> [TASK PROMPT]
In each entry below, change every "object" to "item" and keep everything else the same. Leave out the pictures when you write the entries again.

═══ SOURCE INFORMATION ═══

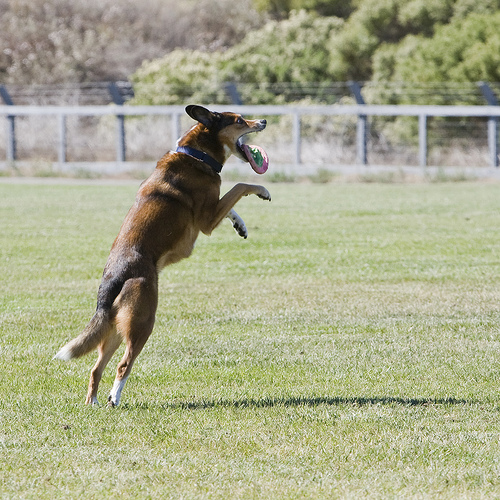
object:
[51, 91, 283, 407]
dog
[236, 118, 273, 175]
mouth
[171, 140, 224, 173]
collar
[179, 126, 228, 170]
neck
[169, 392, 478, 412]
shadow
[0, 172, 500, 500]
grass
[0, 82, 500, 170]
fence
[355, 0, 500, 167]
trees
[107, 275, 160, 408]
hind legs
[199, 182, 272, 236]
front legs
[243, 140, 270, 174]
frisbee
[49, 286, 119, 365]
tail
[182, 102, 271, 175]
head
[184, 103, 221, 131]
ears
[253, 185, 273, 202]
paws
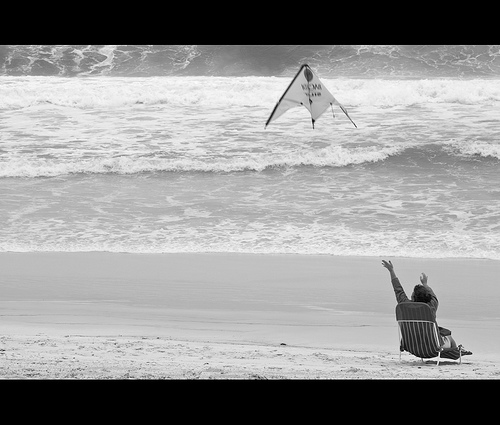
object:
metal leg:
[399, 349, 462, 366]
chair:
[395, 302, 472, 367]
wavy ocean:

═══

> [EXERCISE RESPONSE]
item:
[51, 91, 283, 407]
dog
[236, 118, 273, 175]
mouth
[171, 140, 224, 173]
collar
[179, 126, 228, 170]
neck
[169, 392, 478, 412]
shadow
[0, 172, 500, 500]
grass
[0, 82, 500, 170]
fence
[355, 0, 500, 167]
trees
[107, 275, 160, 408]
hind legs
[199, 182, 272, 236]
front legs
[243, 140, 270, 174]
frisbee
[49, 286, 119, 365]
tail
[182, 102, 271, 175]
head
[184, 103, 221, 131]
ears
[253, 185, 273, 202]
paws
item:
metal leg:
[399, 349, 462, 366]
chair:
[395, 302, 472, 367]
wavy ocean:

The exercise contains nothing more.